[Begin Quoted passage]

35

I have a scenario where I have several thousand instances of data. The data itself is represented as a single integer value. I want to be able to detect when an instance is an extreme outlier.

For example, with the following example data:

a = 10
b = 14
c = 25
d = 467
e = 12

d is clearly an anomaly, and I would want to perform a specific action based on this.

I was tempted to just try an use my knowledge of the particular domain to detect anomalies. For instance, figure out a distance from the mean value that is useful, and check for that, based on heuristics. However, I think it's probably better if I investigate more general, robust anomaly detection techniques, which have some theory behind them.

Since my working knowledge of mathematics is limited, I'm hoping to find a technique which is simple, such as using standard deviation. Hopefully the single-dimensioned nature of the data will make this quite a common problem, but if more information for the scenario is required please leave a comment and I will give more info.


Edit: thought I'd add more information about the data and what I've tried in case it makes one answer more correct than another.

The values are all positive and non-zero. I expect that the values will form a normal distribution. This expectation is based on an intuition of the domain rather than through analysis, if this is not a bad thing to assume, please let me know. In terms of clustering, unless there's also standard algorithms to choose a k-value, I would find it hard to provide this value to a k-Means algorithm.

[End Quoted passage]

Requirements >>
**A)** Decide whether each statement agrees with the anomaly-detection post. Answer yes or no for each, quoting the words from the post that settle it. (i) In the example data, the writer regards d as an anomaly. (ii) The writer's expectation of a normal distribution rests on analysis of the data. (iii) The writer reports that all the values are positive and non-zero.
**B)** In the anomaly-detection post, what does the writer give as an example of a simple technique?
The entries that come after this point are drawn from a separate source.

[Begin Record extracts]

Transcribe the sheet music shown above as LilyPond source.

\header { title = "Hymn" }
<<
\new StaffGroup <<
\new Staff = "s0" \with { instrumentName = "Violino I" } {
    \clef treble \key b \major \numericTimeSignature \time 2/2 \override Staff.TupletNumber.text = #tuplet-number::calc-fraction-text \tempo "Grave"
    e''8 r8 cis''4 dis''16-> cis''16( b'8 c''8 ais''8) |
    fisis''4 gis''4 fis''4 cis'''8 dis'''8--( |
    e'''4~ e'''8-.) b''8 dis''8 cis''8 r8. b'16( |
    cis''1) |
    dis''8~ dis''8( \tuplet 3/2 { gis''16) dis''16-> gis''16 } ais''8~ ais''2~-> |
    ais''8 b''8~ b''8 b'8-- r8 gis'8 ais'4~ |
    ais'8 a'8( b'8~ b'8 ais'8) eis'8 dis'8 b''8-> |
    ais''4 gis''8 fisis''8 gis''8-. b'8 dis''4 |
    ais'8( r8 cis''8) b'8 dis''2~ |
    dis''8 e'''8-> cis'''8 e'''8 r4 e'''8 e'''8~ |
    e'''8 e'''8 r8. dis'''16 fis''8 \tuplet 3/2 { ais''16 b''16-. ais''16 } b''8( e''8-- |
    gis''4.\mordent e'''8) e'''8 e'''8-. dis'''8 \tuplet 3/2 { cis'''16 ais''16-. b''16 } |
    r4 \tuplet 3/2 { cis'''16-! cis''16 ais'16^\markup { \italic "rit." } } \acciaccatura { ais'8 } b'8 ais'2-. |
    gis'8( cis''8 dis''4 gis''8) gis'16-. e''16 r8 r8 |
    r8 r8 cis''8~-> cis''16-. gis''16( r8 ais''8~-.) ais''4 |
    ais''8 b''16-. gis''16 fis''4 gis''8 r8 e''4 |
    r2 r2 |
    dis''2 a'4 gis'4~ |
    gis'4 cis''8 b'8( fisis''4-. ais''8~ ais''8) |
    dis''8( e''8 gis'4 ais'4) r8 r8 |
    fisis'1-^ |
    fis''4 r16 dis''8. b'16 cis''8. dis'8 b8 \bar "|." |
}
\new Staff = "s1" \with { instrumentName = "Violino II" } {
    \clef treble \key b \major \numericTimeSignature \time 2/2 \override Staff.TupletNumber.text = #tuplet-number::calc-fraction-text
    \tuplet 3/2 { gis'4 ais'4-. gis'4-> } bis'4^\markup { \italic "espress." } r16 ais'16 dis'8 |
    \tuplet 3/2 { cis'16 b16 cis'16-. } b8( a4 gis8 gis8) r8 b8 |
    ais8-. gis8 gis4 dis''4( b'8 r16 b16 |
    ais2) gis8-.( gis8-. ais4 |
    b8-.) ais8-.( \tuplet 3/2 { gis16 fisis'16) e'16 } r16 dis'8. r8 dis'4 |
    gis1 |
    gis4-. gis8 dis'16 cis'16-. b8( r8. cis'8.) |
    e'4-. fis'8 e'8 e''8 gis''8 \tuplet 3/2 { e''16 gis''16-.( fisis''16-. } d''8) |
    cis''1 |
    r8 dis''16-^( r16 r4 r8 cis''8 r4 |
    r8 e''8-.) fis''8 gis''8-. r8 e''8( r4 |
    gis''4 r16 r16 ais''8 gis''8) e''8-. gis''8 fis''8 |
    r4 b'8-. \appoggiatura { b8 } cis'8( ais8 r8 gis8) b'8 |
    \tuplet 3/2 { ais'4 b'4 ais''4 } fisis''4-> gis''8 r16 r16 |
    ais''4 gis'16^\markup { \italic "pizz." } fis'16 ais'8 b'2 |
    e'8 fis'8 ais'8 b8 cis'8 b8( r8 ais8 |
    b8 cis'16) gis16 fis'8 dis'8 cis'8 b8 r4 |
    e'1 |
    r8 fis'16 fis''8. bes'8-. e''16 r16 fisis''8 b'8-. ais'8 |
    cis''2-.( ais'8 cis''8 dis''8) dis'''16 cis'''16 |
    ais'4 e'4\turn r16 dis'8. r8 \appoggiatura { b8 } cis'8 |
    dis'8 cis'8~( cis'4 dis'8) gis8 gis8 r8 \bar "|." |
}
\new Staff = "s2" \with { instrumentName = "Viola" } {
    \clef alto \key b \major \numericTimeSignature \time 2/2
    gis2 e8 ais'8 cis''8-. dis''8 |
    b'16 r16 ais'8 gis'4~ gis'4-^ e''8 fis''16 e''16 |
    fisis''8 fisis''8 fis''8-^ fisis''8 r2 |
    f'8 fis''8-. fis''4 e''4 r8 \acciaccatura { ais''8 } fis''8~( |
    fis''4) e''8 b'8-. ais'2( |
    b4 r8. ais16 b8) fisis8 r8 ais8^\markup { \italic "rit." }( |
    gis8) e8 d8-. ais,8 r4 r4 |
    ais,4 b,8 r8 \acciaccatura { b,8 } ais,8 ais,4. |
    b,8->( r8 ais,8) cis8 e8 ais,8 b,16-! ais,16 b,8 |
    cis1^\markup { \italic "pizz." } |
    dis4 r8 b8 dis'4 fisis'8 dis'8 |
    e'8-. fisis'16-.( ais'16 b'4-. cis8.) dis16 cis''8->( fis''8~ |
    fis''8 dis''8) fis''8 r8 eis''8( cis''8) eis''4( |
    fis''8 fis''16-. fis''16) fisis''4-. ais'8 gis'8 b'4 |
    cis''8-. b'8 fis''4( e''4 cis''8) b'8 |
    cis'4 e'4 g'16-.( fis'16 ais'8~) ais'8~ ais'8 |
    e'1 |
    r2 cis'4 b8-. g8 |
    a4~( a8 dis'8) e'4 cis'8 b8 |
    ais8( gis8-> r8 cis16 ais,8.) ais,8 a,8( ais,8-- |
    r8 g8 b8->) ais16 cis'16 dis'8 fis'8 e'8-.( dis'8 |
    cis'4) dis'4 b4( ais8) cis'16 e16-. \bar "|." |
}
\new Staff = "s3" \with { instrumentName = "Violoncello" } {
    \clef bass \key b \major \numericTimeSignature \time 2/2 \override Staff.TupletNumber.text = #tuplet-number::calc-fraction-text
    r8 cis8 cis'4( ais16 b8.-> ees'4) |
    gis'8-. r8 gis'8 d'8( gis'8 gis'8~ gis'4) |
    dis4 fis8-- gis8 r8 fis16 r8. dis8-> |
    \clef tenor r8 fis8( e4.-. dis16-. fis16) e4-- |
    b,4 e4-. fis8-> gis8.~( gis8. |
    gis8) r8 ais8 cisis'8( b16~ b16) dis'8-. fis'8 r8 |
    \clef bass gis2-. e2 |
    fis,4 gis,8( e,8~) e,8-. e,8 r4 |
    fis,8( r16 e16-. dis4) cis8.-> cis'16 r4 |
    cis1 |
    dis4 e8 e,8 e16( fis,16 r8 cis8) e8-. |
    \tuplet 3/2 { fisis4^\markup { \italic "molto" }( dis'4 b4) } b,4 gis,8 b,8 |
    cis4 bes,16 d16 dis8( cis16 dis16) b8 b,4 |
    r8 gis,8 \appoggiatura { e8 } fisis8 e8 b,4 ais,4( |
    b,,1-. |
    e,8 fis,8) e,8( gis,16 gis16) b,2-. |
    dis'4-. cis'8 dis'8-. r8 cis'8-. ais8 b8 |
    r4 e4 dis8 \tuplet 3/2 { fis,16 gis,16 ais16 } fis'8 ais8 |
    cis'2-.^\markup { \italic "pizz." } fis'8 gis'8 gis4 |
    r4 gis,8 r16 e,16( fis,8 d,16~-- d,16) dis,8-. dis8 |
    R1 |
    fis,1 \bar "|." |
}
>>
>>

[End Record extracts]

Worked answers >>
**A)**
(i) Yes: "d is clearly an anomaly"
(ii) No: "This expectation is based on an intuition of the domain rather than through analysis"
(iii) Yes: "The values are all positive and non-zero."

**B)** Using standard deviation.